Types used are defined as: integer (A 32-bit signed integer), DWORD (32-bit unsigned integer), float (An 32-bit floating-point number), short (16-bit signed integer).

Command Console Format

The format of the CEL file generated by the Command Console software uses the Command Console generic data format. The following describes the data sets and groups in the file.

The generic data header shall include:

The data type identifier is set to "affymetrix-calvin-intensity"

The parameters are dependent on the algorithm used to create the CEL file. For the percentile algorithm these include the following parameters:

Parameter Name Definition
affymetrix-algorithm-param-Percentile The percentile value used.
affymetrix-algorithm-param-CellMargin The number of pixels around the border to ignore.
affymetrix-algorithm-param-OutlierHigh The high threshold for the outlier calculation.
affymetrix-algorithm-param-OutlierLow The low threshold for the outlier calculation.
affymetrix-algorithm-param-GridULX The X coordinate of the upper left corner of the global grid.
affymetrix-algorithm-param-GridULY The Y coordinate of the upper left corner of the global grid.
affymetrix-algorithm-param-GridURX The X coordinate of the upper right corner of the global grid.
affymetrix-algorithm-param-GridURX The Y coordinate of the upper right corner of the global grid.

○ ○ ○ ○ ○

_WRITTEN TASK_
Rewrite the CEL format passage starting with "Parameter Name Definition" and going on through "Y coordinate of the upper right corner of the global grid.", swapping "global grid" for "master grid" wherever it occurs.

○ ○ ○ ○ ○

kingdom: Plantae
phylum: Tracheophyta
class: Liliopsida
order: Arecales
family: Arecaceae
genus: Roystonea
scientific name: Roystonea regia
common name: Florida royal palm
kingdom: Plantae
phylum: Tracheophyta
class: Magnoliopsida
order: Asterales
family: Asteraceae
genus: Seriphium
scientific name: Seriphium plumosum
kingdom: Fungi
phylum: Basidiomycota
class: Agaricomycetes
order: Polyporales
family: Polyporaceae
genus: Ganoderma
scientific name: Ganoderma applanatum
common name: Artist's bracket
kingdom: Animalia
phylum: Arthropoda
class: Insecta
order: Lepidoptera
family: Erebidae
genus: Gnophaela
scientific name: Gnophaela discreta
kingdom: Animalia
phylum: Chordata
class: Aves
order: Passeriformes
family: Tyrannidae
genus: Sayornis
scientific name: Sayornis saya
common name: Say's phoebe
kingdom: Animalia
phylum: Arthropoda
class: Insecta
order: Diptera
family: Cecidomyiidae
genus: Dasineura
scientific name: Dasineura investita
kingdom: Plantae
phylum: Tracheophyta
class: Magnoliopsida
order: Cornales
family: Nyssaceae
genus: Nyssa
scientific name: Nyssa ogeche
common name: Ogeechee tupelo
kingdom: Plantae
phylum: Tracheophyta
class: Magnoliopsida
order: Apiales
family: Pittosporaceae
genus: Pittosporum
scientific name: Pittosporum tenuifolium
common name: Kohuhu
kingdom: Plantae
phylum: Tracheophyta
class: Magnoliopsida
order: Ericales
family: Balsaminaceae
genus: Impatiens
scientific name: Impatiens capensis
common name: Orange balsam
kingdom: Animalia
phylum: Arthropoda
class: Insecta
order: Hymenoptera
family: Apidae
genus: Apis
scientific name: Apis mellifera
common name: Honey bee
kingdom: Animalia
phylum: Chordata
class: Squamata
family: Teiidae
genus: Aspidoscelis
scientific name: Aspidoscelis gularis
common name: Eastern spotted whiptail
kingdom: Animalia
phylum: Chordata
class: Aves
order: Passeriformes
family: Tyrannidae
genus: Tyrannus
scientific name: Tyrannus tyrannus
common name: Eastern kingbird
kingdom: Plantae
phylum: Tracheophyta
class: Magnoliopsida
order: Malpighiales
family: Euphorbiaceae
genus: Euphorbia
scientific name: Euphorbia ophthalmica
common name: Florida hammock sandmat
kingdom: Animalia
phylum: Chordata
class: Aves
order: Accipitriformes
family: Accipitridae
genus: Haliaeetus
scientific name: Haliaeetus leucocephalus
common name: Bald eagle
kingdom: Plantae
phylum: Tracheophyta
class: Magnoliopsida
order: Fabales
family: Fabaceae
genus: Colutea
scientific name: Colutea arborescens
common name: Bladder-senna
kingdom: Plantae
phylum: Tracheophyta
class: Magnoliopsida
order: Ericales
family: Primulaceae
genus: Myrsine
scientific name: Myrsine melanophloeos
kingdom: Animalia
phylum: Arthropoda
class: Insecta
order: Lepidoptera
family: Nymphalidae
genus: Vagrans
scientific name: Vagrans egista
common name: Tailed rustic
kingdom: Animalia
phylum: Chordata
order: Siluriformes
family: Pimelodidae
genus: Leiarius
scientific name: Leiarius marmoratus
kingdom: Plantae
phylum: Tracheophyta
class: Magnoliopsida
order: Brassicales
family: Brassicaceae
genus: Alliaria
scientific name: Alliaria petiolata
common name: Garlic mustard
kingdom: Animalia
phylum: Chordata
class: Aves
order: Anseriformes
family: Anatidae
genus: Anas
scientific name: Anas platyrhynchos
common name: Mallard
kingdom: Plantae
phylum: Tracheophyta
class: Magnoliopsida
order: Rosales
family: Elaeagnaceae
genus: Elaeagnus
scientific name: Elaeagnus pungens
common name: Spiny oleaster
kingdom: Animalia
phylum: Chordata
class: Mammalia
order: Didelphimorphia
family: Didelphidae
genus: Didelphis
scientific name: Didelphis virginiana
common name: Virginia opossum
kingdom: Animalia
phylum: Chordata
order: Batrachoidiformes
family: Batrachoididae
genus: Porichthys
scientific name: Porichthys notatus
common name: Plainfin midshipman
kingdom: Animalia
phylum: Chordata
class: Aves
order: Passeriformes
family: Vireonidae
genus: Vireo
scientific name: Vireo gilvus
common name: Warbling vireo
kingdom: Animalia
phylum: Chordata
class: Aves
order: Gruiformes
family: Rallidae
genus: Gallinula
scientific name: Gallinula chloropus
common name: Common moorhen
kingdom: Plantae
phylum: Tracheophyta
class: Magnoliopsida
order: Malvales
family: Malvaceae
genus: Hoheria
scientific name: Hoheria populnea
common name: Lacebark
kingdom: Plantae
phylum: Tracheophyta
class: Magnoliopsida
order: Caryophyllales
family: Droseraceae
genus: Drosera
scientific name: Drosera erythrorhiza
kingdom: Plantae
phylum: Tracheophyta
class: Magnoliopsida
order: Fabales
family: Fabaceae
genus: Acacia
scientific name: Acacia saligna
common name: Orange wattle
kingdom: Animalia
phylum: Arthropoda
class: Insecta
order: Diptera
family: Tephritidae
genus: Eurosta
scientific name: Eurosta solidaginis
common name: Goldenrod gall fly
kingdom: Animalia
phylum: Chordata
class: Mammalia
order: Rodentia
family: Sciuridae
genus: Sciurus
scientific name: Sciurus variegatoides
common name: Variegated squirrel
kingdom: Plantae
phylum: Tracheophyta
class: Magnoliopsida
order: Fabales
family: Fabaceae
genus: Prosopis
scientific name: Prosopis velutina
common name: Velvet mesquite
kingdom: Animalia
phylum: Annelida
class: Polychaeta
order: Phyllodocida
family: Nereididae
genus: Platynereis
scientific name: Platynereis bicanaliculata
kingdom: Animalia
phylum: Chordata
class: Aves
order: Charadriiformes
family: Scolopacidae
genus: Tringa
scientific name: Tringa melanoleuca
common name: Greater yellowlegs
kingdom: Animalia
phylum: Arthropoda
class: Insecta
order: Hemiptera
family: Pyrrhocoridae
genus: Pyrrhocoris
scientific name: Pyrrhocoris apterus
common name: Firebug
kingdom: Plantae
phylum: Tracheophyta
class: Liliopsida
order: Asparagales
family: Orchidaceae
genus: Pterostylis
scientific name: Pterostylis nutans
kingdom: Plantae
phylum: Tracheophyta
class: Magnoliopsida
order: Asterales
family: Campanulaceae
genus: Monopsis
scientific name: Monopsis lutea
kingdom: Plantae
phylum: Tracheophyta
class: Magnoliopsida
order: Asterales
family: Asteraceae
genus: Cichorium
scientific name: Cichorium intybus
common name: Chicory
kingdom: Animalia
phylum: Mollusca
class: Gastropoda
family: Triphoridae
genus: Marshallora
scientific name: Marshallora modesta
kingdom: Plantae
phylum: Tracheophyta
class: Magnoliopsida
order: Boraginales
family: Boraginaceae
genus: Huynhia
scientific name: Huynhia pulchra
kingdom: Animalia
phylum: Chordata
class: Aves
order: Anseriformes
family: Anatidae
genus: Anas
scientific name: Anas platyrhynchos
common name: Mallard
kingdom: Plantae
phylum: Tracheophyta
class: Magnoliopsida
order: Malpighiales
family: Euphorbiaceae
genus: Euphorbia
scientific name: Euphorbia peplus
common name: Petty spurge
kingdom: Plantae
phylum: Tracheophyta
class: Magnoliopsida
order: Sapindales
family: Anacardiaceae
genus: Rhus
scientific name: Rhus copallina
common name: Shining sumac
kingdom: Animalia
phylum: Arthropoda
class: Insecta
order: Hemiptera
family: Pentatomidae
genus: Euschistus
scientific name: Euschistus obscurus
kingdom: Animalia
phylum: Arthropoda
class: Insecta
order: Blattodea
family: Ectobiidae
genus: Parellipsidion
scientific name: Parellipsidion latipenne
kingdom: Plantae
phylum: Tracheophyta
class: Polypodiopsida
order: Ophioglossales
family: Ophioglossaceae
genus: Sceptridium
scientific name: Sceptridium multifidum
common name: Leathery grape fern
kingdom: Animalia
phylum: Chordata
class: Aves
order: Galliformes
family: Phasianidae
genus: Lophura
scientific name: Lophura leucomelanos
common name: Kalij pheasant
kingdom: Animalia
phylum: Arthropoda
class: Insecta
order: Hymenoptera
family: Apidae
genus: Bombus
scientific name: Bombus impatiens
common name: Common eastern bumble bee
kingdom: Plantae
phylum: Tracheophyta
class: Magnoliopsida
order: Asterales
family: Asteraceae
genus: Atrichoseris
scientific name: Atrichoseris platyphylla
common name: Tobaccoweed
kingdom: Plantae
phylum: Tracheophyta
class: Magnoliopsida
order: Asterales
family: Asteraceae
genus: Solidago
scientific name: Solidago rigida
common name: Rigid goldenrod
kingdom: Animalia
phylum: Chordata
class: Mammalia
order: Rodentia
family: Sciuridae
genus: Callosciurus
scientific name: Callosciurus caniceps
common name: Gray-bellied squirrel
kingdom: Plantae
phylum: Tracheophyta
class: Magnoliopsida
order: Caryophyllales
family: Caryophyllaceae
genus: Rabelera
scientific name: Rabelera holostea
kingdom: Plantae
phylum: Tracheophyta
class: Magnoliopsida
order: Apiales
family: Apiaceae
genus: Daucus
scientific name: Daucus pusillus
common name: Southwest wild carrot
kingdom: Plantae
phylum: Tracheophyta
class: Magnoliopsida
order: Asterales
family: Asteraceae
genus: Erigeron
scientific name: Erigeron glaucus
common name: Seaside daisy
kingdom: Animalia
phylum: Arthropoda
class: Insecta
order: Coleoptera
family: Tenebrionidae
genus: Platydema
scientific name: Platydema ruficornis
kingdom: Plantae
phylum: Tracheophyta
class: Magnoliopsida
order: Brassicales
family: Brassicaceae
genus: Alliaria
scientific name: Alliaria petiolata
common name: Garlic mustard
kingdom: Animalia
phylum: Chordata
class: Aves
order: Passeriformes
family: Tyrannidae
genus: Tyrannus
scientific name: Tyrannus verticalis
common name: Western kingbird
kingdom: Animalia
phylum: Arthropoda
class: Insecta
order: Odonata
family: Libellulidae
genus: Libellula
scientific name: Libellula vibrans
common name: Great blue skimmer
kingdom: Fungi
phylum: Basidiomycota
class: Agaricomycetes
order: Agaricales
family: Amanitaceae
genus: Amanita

○ ○ ○ ○ ○

_RESPONSE TO THE EXERCISE_
Parameter Name Definition
affymetrix-algorithm-param-Percentile The percentile value used.
affymetrix-algorithm-param-CellMargin The number of pixels around the border to ignore.
affymetrix-algorithm-param-OutlierHigh The high threshold for the outlier calculation.
affymetrix-algorithm-param-OutlierLow The low threshold for the outlier calculation.
affymetrix-algorithm-param-GridULX The X coordinate of the upper left corner of the master grid.
affymetrix-algorithm-param-GridULY The Y coordinate of the upper left corner of the master grid.
affymetrix-algorithm-param-GridURX The X coordinate of the upper right corner of the master grid.
affymetrix-algorithm-param-GridURX The Y coordinate of the upper right corner of the master grid.